Repeat the lines from the start of the entries through the line that contains "掌上型遊戲機中最為人所熟悉的莫過於歷經許多代更", keeping every character unchanged.

··· GIVEN RECORDS

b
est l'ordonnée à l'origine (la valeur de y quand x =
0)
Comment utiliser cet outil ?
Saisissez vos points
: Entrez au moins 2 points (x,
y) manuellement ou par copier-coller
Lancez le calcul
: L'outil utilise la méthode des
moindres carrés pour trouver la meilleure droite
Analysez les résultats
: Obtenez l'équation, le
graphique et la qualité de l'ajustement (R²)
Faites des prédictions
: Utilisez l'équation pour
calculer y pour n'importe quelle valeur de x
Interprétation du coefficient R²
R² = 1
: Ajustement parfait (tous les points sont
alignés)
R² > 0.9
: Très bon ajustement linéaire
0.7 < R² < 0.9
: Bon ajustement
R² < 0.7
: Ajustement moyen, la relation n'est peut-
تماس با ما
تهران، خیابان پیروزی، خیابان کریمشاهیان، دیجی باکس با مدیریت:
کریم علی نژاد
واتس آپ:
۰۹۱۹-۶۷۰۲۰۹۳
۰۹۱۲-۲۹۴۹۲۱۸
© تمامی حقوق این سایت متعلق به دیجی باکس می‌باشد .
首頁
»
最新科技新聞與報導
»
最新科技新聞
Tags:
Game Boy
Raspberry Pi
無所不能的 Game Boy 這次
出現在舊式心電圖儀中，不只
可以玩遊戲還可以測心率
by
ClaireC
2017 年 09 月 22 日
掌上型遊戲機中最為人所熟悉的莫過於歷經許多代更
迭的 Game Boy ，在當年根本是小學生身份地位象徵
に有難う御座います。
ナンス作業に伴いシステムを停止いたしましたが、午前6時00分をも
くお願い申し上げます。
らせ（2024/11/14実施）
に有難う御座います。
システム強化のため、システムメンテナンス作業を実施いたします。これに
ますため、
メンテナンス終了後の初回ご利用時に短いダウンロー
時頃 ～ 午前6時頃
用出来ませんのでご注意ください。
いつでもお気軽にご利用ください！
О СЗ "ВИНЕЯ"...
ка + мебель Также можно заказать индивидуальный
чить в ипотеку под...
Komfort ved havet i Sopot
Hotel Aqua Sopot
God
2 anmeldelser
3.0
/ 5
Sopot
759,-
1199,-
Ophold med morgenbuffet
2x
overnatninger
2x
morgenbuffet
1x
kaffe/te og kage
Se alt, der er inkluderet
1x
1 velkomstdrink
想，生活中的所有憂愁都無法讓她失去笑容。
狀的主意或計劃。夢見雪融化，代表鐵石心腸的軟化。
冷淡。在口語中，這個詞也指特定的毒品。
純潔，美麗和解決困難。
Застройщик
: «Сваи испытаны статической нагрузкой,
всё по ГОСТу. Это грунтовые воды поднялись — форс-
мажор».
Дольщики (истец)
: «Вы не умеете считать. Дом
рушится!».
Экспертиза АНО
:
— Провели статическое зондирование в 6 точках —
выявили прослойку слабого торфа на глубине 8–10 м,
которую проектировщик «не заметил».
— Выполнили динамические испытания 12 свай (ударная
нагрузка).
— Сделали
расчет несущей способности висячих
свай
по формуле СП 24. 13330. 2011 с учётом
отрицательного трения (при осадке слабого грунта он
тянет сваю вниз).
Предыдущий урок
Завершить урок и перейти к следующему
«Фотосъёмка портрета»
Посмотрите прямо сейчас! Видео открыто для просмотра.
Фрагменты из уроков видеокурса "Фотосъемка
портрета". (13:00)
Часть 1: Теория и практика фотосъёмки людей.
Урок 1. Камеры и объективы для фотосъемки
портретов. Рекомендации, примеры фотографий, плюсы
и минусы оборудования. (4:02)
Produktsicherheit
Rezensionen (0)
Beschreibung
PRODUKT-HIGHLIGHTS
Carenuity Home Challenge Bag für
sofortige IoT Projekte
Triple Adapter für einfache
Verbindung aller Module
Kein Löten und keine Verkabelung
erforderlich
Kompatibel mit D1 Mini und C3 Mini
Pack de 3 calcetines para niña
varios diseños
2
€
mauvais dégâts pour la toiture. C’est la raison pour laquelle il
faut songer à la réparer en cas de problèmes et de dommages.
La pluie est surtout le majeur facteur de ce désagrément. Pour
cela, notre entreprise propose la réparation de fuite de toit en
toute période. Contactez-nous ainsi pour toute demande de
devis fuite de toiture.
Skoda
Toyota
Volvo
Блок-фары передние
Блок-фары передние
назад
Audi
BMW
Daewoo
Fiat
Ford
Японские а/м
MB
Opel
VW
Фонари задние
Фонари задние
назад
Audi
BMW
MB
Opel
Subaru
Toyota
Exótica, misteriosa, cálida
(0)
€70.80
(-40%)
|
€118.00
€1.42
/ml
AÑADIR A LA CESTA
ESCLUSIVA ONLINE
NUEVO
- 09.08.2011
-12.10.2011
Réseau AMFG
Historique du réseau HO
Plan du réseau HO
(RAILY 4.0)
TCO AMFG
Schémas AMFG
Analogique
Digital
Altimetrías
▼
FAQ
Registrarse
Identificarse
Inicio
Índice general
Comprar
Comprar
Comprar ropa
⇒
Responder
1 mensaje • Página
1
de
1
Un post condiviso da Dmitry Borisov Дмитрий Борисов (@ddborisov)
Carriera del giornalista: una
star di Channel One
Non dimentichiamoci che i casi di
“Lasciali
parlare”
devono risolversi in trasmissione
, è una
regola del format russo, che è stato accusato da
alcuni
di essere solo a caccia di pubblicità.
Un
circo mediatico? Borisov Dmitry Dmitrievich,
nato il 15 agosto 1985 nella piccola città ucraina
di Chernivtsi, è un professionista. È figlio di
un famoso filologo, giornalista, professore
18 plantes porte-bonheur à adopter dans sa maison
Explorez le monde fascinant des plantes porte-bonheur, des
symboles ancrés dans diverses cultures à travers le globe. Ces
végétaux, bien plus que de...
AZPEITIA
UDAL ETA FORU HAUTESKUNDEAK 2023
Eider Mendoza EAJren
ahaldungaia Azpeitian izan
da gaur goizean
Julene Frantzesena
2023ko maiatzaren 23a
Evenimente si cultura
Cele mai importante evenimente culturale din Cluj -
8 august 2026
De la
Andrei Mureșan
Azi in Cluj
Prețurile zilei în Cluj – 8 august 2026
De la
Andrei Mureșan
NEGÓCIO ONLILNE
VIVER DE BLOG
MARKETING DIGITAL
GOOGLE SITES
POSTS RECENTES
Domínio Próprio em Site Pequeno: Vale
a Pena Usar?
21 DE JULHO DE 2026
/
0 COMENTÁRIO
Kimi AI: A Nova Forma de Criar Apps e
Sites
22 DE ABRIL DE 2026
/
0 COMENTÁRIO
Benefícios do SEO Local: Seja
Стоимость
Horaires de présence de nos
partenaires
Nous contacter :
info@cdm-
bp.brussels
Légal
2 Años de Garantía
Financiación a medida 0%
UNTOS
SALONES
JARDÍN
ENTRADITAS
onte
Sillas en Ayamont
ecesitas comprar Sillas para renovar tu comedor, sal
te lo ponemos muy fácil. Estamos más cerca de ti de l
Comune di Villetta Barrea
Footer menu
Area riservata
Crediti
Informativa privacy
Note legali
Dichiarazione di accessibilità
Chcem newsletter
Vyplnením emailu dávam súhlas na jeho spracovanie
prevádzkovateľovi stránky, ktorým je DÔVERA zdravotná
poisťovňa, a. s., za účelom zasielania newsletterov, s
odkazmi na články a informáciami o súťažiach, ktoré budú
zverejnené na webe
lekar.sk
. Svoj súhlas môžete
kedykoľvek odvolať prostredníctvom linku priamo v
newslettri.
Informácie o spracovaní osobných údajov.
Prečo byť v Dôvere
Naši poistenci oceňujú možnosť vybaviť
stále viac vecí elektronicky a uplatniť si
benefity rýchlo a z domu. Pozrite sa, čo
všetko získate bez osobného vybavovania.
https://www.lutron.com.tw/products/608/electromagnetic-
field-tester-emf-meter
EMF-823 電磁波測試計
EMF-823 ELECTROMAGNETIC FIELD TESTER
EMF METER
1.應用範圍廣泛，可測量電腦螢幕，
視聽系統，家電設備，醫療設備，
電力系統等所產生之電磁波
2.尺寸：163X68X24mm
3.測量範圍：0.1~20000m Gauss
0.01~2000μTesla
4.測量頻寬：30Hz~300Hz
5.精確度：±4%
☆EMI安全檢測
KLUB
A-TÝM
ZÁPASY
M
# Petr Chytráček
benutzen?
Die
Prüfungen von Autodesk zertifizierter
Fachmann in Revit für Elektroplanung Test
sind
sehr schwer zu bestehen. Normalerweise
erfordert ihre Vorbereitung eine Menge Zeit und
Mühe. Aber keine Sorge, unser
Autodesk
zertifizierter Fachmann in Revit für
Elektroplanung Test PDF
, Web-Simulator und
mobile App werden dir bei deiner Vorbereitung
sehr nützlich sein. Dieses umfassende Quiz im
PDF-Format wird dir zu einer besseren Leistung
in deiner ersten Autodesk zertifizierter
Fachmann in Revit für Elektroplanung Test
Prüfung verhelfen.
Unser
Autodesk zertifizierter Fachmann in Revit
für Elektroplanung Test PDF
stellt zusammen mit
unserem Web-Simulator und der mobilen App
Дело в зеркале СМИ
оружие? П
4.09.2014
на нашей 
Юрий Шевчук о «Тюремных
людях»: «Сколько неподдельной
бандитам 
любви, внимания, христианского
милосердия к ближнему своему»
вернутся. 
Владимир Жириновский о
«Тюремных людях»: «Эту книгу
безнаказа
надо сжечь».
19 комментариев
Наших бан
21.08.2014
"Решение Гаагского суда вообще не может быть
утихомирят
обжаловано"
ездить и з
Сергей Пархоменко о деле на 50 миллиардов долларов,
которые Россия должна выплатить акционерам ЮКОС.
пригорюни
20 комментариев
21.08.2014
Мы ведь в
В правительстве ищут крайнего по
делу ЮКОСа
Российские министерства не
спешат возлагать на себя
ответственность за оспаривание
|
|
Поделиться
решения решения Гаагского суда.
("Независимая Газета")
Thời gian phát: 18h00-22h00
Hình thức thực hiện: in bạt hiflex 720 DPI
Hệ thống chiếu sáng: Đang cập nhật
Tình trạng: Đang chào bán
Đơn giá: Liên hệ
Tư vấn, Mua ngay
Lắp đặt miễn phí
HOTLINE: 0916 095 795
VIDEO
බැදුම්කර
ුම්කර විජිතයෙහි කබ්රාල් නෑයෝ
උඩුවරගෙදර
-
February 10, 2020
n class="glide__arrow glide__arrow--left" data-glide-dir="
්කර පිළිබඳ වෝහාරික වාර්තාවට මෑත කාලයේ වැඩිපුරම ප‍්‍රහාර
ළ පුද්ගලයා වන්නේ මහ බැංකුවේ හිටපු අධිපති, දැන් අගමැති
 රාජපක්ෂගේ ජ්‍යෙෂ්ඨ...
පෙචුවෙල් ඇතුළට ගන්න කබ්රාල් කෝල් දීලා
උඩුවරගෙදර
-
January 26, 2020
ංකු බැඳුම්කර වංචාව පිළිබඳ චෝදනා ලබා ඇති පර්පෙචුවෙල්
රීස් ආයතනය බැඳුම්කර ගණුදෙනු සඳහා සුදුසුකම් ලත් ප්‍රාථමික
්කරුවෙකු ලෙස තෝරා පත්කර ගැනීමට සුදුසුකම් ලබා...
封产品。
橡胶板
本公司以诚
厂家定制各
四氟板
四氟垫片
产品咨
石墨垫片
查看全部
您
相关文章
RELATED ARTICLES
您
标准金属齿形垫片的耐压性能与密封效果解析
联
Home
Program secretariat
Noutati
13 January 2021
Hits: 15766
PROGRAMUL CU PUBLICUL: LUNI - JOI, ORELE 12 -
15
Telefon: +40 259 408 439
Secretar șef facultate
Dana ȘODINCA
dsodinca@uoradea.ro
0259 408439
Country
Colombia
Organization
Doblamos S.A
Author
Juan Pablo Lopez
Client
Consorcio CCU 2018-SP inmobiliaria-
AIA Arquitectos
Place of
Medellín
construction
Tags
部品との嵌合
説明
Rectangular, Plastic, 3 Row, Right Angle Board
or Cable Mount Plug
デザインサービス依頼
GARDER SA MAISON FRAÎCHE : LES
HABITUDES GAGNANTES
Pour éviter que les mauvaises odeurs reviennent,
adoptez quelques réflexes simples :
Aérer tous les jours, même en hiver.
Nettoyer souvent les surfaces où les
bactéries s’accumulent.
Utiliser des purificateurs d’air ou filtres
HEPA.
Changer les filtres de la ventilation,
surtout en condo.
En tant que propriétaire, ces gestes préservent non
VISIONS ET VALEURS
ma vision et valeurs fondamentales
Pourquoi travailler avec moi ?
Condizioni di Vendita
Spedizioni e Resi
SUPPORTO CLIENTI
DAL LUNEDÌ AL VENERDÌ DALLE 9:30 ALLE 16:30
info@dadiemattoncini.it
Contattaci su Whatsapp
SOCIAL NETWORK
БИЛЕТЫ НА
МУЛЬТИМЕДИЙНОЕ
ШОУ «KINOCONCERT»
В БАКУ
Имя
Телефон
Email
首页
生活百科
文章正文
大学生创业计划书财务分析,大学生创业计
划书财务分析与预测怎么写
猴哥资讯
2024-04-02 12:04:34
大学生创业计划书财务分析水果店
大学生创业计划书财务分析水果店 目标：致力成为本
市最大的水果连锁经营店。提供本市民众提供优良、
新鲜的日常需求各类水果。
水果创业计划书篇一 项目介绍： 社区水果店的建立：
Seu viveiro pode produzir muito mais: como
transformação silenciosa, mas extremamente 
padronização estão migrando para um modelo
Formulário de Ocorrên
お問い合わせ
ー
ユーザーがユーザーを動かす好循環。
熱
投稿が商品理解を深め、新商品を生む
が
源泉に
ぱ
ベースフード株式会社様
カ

······

● ANSWER TO THIS EXERCISE
b
est l'ordonnée à l'origine (la valeur de y quand x =
0)
Comment utiliser cet outil ?
Saisissez vos points
: Entrez au moins 2 points (x,
y) manuellement ou par copier-coller
Lancez le calcul
: L'outil utilise la méthode des
moindres carrés pour trouver la meilleure droite
Analysez les résultats
: Obtenez l'équation, le
graphique et la qualité de l'ajustement (R²)
Faites des prédictions
: Utilisez l'équation pour
calculer y pour n'importe quelle valeur de x
Interprétation du coefficient R²
R² = 1
: Ajustement parfait (tous les points sont
alignés)
R² > 0.9
: Très bon ajustement linéaire
0.7 < R² < 0.9
: Bon ajustement
R² < 0.7
: Ajustement moyen, la relation n'est peut-
تماس با ما
تهران، خیابان پیروزی، خیابان کریمشاهیان، دیجی باکس با مدیریت:
کریم علی نژاد
واتس آپ:
۰۹۱۹-۶۷۰۲۰۹۳
۰۹۱۲-۲۹۴۹۲۱۸
© تمامی حقوق این سایت متعلق به دیجی باکس می‌باشد .
首頁
»
最新科技新聞與報導
»
最新科技新聞
Tags:
Game Boy
Raspberry Pi
無所不能的 Game Boy 這次
出現在舊式心電圖儀中，不只
可以玩遊戲還可以測心率
by
ClaireC
2017 年 09 月 22 日
掌上型遊戲機中最為人所熟悉的莫過於歷經許多代更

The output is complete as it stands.